Liberal Democrat MS Jane Dodds said Wales should be "doing it properly or not doing it at all" when it comes to introducing a vaccine passport scheme.

The Conservatives said they opposed the Pass on ideological grounds, arguing that Wales risked becoming "a checkpoint society" by asking people to show their papers if they wanted to socialise, and could create a "two-tier" system that excluded people unable to be vaccinated.

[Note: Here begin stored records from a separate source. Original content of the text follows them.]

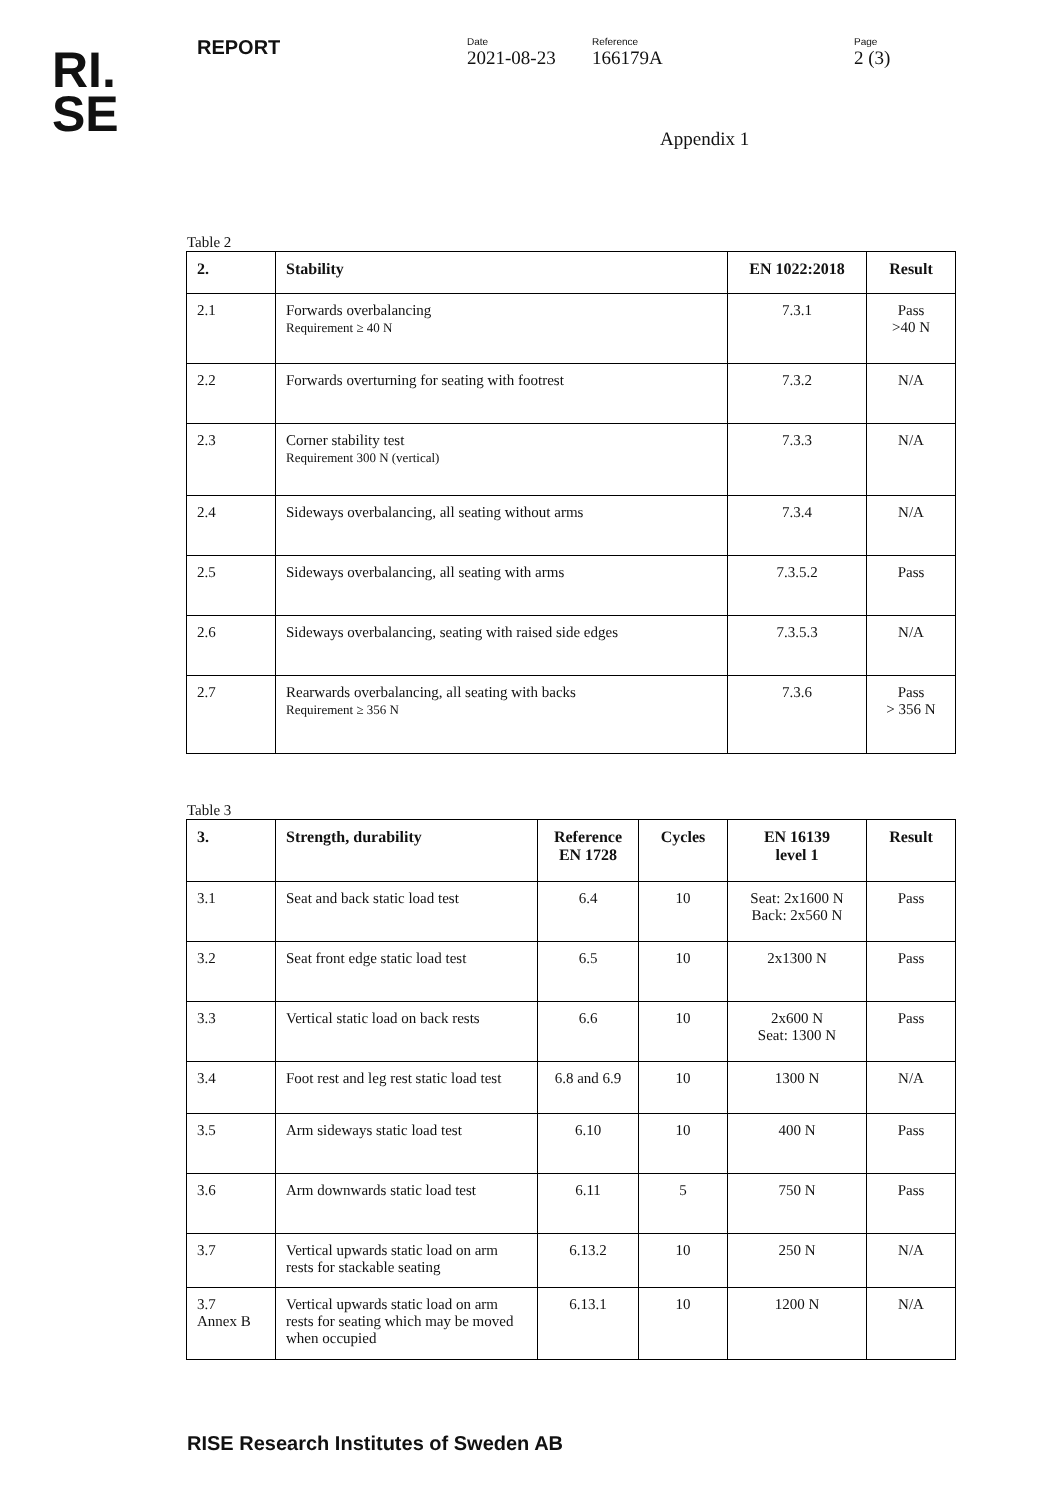RI.
SE
REPORT
Date
2021-08-23
Reference
166179A
Page
2 (3)
Appendix 1
Table 2
| 2. | Stability | EN 1022:2018 | Result |
| --- | --- | --- | --- |
| 2.1 | Forwards overbalancing Requirement ≥ 40 N | 7.3.1 | Pass >40 N |
| 2.2 | Forwards overturning for seating with footrest | 7.3.2 | N/A |
| 2.3 | Corner stability test Requirement 300 N (vertical) | 7.3.3 | N/A |
| 2.4 | Sideways overbalancing, all seating without arms | 7.3.4 | N/A |
| 2.5 | Sideways overbalancing, all seating with arms | 7.3.5.2 | Pass |
| 2.6 | Sideways overbalancing, seating with raised side edges | 7.3.5.3 | N/A |
| 2.7 | Rearwards overbalancing, all seating with backs Requirement ≥ 356 N | 7.3.6 | Pass > 356 N |
Table 3
| 3. | Strength, durability | Reference EN 1728 | Cycles | EN 16139 level 1 | Result |
| --- | --- | --- | --- | --- | --- |
| 3.1 | Seat and back static load test | 6.4 | 10 | Seat: 2x1600 N Back: 2x560 N | Pass |
| 3.2 | Seat front edge static load test | 6.5 | 10 | 2x1300 N | Pass |
| 3.3 | Vertical static load on back rests | 6.6 | 10 | 2x600 N Seat: 1300 N | Pass |
| 3.4 | Foot rest and leg rest static load test | 6.8 and 6.9 | 10 | 1300 N | N/A |
| 3.5 | Arm sideways static load test | 6.10 | 10 | 400 N | Pass |
| 3.6 | Arm downwards static load test | 6.11 | 5 | 750 N | Pass |
| 3.7 | Vertical upwards static load on arm rests for stackable seating | 6.13.2 | 10 | 250 N | N/A |
| 3.7 Annex B | Vertical upwards static load on arm rests for seating which may be moved when occupied | 6.13.1 | 10 | 1200 N | N/A |
RISE Research Institutes of Sweden AB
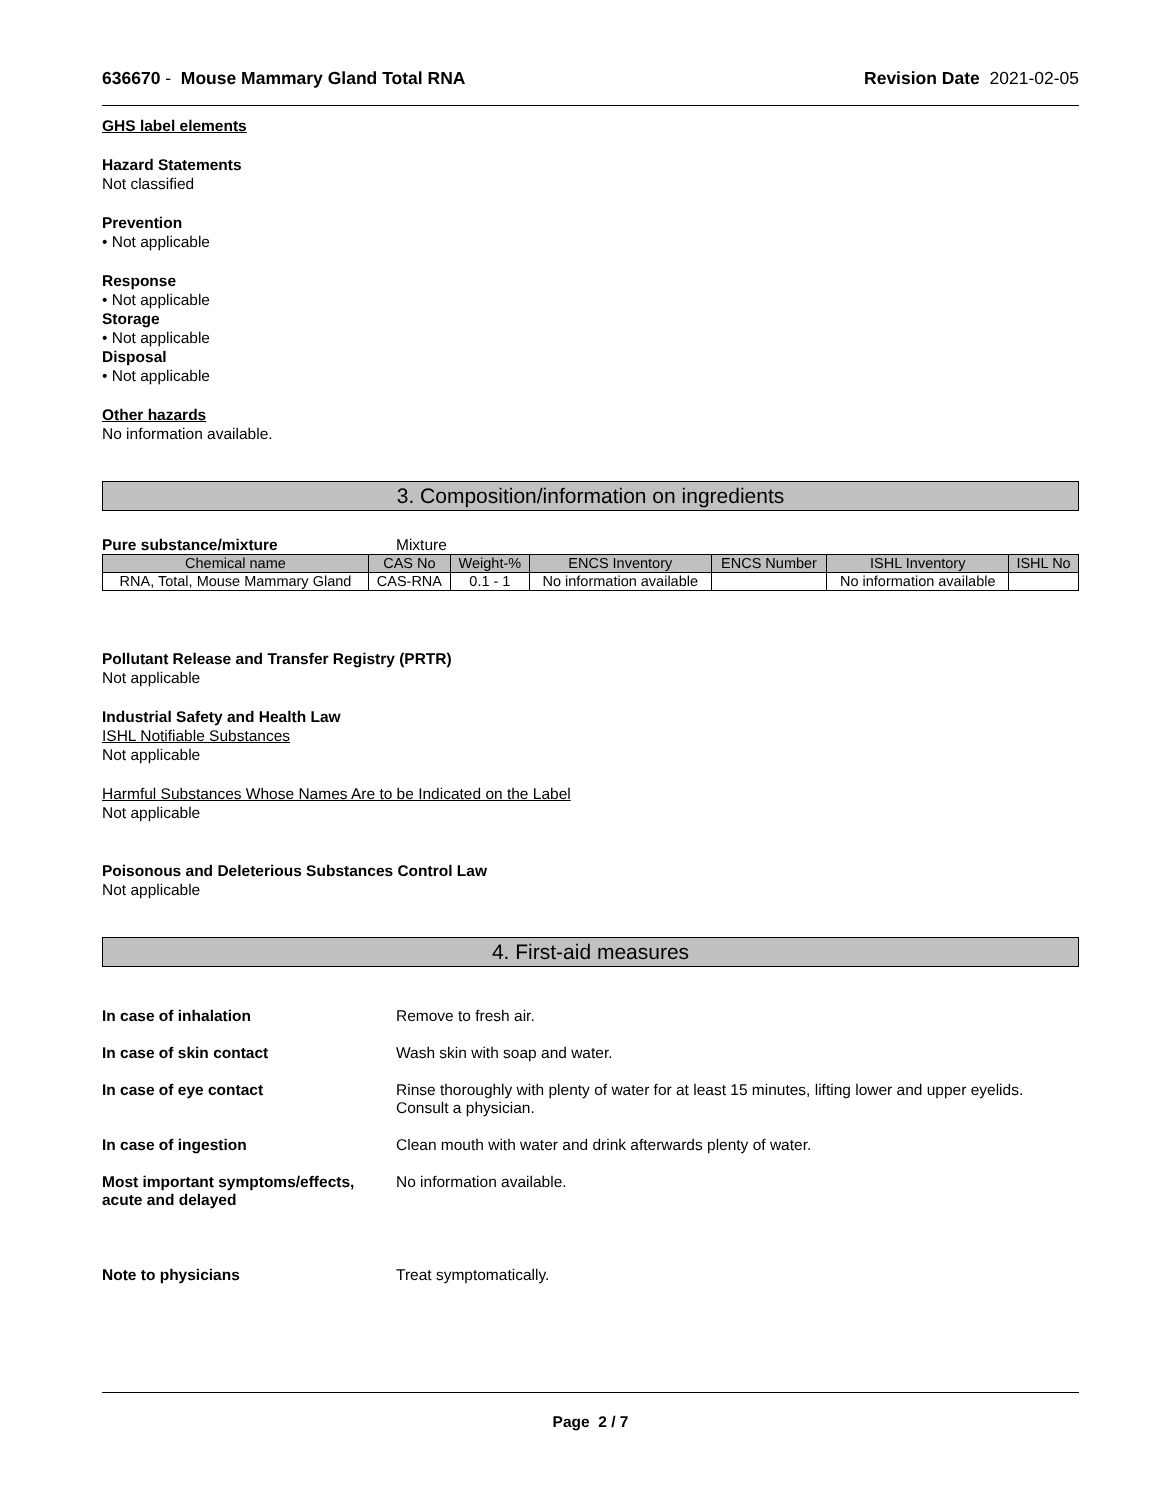636670 - Mouse Mammary Gland Total RNA
Revision Date 2021-02-05
GHS label elements
Hazard Statements
Not classified
Prevention
• Not applicable
Response
• Not applicable
Storage
• Not applicable
Disposal
• Not applicable
Other hazards
No information available.
3. Composition/information on ingredients
Pure substance/mixture Mixture
| Chemical name | CAS No | Weight-% | ENCS Inventory | ENCS Number | ISHL Inventory | ISHL No |
| --- | --- | --- | --- | --- | --- | --- |
| RNA, Total, Mouse Mammary Gland | CAS-RNA | 0.1 - 1 | No information available | | No information available | |
Pollutant Release and Transfer Registry (PRTR)
Not applicable
Industrial Safety and Health Law
ISHL Notifiable Substances
Not applicable
Harmful Substances Whose Names Are to be Indicated on the Label
Not applicable
Poisonous and Deleterious Substances Control Law
Not applicable
4. First-aid measures
In case of inhalation Remove to fresh air.
In case of skin contact Wash skin with soap and water.
In case of eye contact Rinse thoroughly with plenty of water for at least 15 minutes, lifting lower and upper eyelids. Consult a physician.
In case of ingestion Clean mouth with water and drink afterwards plenty of water.
Most important symptoms/effects, acute and delayed
No information available.
Note to physicians Treat symptomatically.
Page 2 / 7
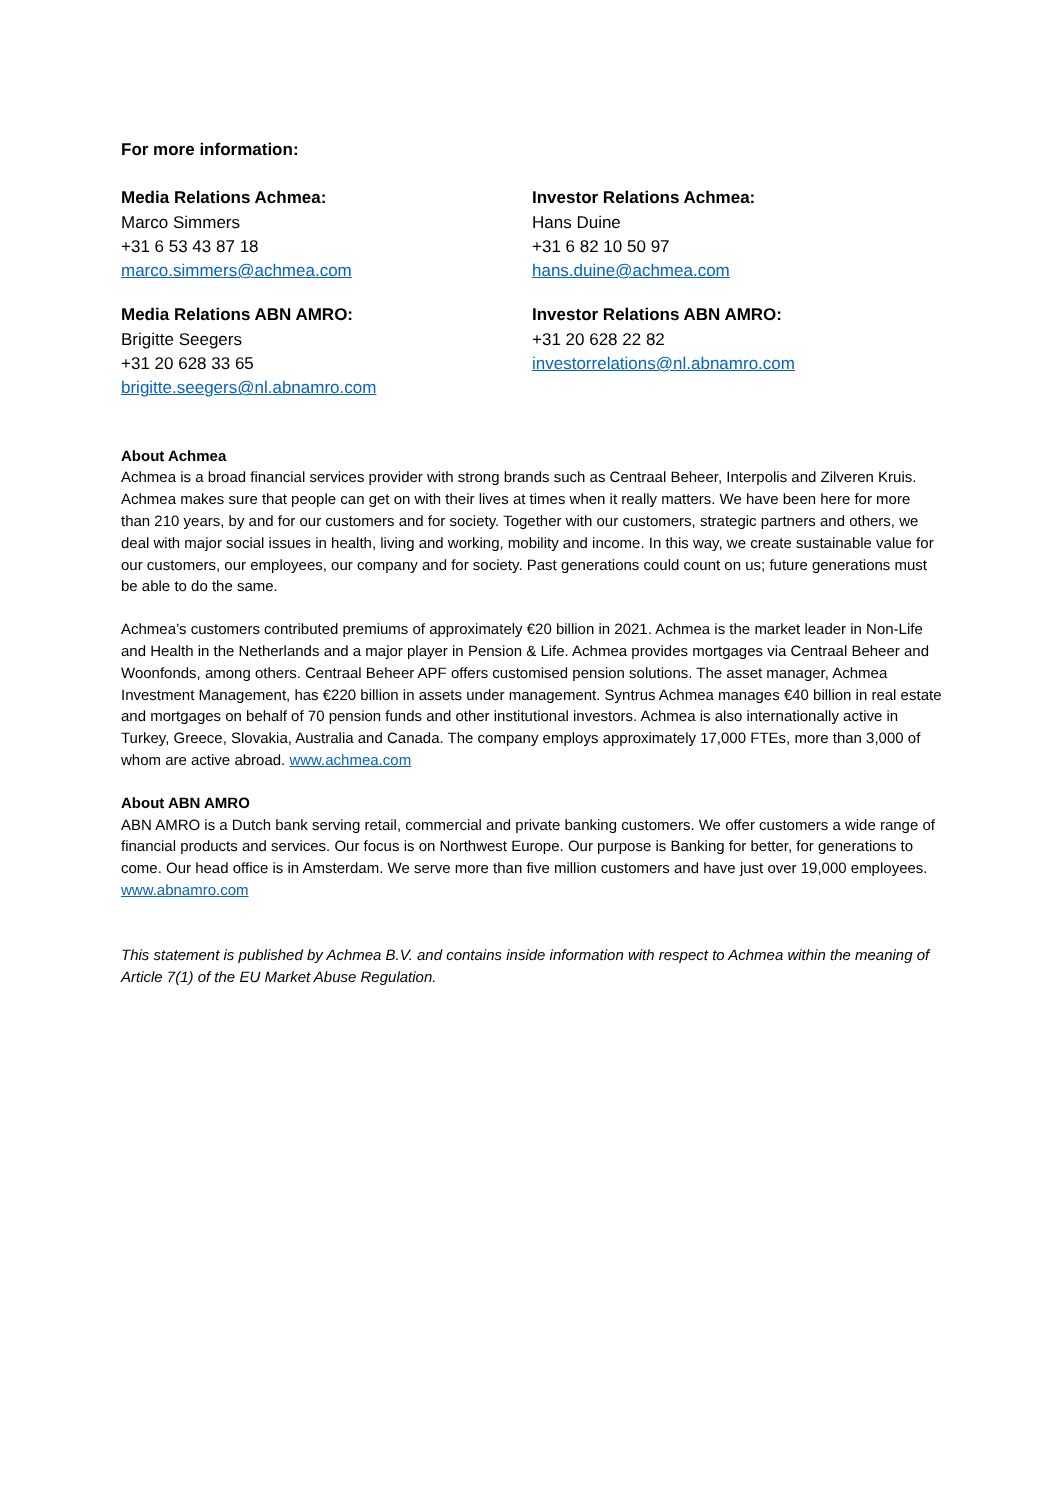For more information:
Media Relations Achmea:
Marco Simmers
+31 6 53 43 87 18
marco.simmers@achmea.com
Investor Relations Achmea:
Hans Duine
+31 6 82 10 50 97
hans.duine@achmea.com
Media Relations ABN AMRO:
Brigitte Seegers
+31 20 628 33 65
brigitte.seegers@nl.abnamro.com
Investor Relations ABN AMRO:
+31 20 628 22 82
investorrelations@nl.abnamro.com
About Achmea
Achmea is a broad financial services provider with strong brands such as Centraal Beheer, Interpolis and Zilveren Kruis. Achmea makes sure that people can get on with their lives at times when it really matters. We have been here for more than 210 years, by and for our customers and for society. Together with our customers, strategic partners and others, we deal with major social issues in health, living and working, mobility and income. In this way, we create sustainable value for our customers, our employees, our company and for society. Past generations could count on us; future generations must be able to do the same.
Achmea’s customers contributed premiums of approximately €20 billion in 2021. Achmea is the market leader in Non-Life and Health in the Netherlands and a major player in Pension & Life. Achmea provides mortgages via Centraal Beheer and Woonfonds, among others. Centraal Beheer APF offers customised pension solutions. The asset manager, Achmea Investment Management, has €220 billion in assets under management. Syntrus Achmea manages €40 billion in real estate and mortgages on behalf of 70 pension funds and other institutional investors. Achmea is also internationally active in Turkey, Greece, Slovakia, Australia and Canada. The company employs approximately 17,000 FTEs, more than 3,000 of whom are active abroad. www.achmea.com
About ABN AMRO
ABN AMRO is a Dutch bank serving retail, commercial and private banking customers. We offer customers a wide range of financial products and services. Our focus is on Northwest Europe. Our purpose is Banking for better, for generations to come. Our head office is in Amsterdam. We serve more than five million customers and have just over 19,000 employees. www.abnamro.com
This statement is published by Achmea B.V. and contains inside information with respect to Achmea within the meaning of Article 7(1) of the EU Market Abuse Regulation.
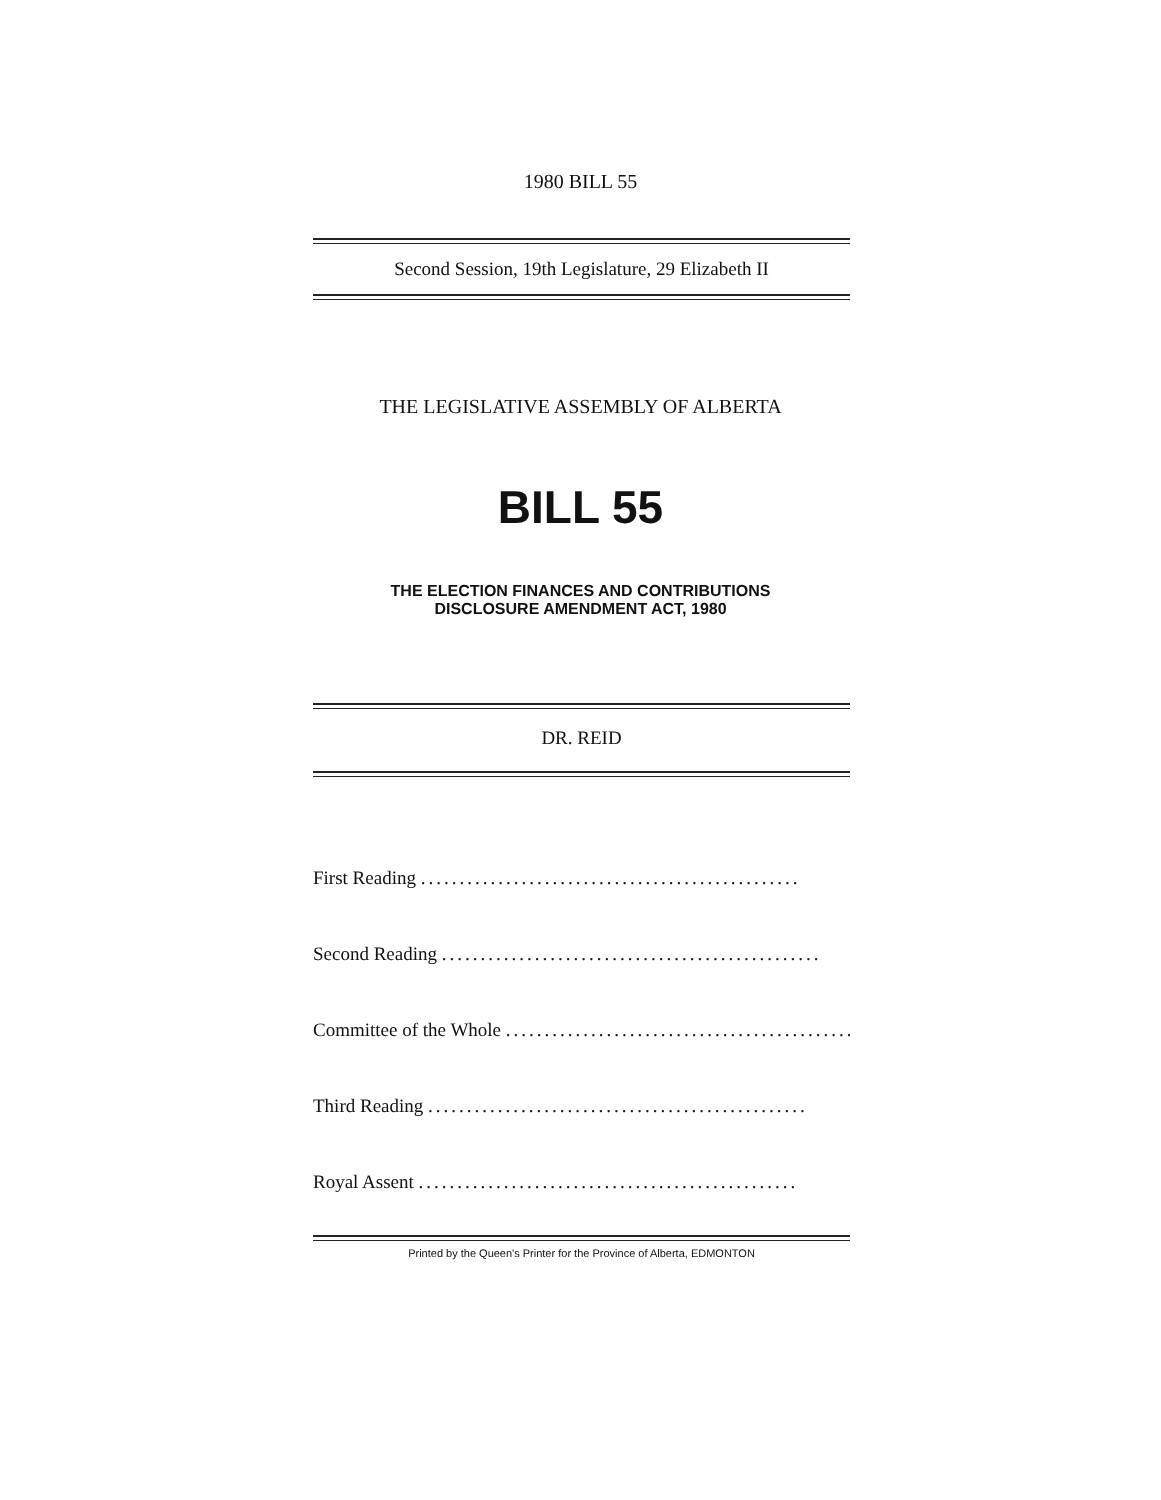1980 BILL 55
Second Session, 19th Legislature, 29 Elizabeth II
THE LEGISLATIVE ASSEMBLY OF ALBERTA
BILL 55
THE ELECTION FINANCES AND CONTRIBUTIONS
DISCLOSURE AMENDMENT ACT, 1980
DR. REID
First Reading .................................................
Second Reading .................................................
Committee of the Whole .................................................
Third Reading .................................................
Royal Assent .................................................
Printed by the Queen's Printer for the Province of Alberta, EDMONTON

Tory MS Russell George also pointed to the ongoing vaccine passport "disaster" in Scotland, where today Nicola Sturgeon had to apologise for the "extreme frustration for users" affected by their app's technical problems at launch.

He also said there was uncertainty about the effectiveness of an app in Wales – the government's own Technical Advisory Cell reported last month that a vaccine passport scheme could "backfire" and even discourage some unvaccinated people from getting the jab.

These arguments were resisted by Labour. Blaenau Gwent MS Alun Davies led the arguments for the Pass scheme on health grounds, saying "we have a responsibility to prevent harm to others".

He said: "We cannot say ‘my freedom to go to a nightclub is more important than your freedom to live without the fear of harm or ill health’.

"Nobody’s liberty is more important than somebody’s health."

Shortly before voting time, the health minister warned the Senedd that "the public is on our side" and that opposing the Pass scheme would be "an act of gross irresponsibility" to public health.

At voting time the regulations were passed by 28 votes to 27, with Ms Morgan and first minister Mark Drakeford sharing a look – perhaps of relief – as the results were read out.